***** DATA TO USE *****
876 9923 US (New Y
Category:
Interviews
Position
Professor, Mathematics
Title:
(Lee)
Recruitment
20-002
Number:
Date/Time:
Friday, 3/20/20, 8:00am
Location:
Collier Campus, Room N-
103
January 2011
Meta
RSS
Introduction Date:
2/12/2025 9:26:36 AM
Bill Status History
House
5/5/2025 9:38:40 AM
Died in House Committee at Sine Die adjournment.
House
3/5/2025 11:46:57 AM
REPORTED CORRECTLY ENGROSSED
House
*****
* WHAT IS EXPECTED: Please update the material by replacing each "House" with "Senate", keeping every other line unchanged.

* RESULT OF THIS EXERCISE:
876 9923 US (New Y
Category:
Interviews
Position
Professor, Mathematics
Title:
(Lee)
Recruitment
20-002
Number:
Date/Time:
Friday, 3/20/20, 8:00am
Location:
Collier Campus, Room N-
103
January 2011
Meta
RSS
Introduction Date:
2/12/2025 9:26:36 AM
Bill Status History
Senate
5/5/2025 9:38:40 AM
Died in Senate Committee at Sine Die adjournment.
Senate
3/5/2025 11:46:57 AM
REPORTED CORRECTLY ENGROSSED
Senate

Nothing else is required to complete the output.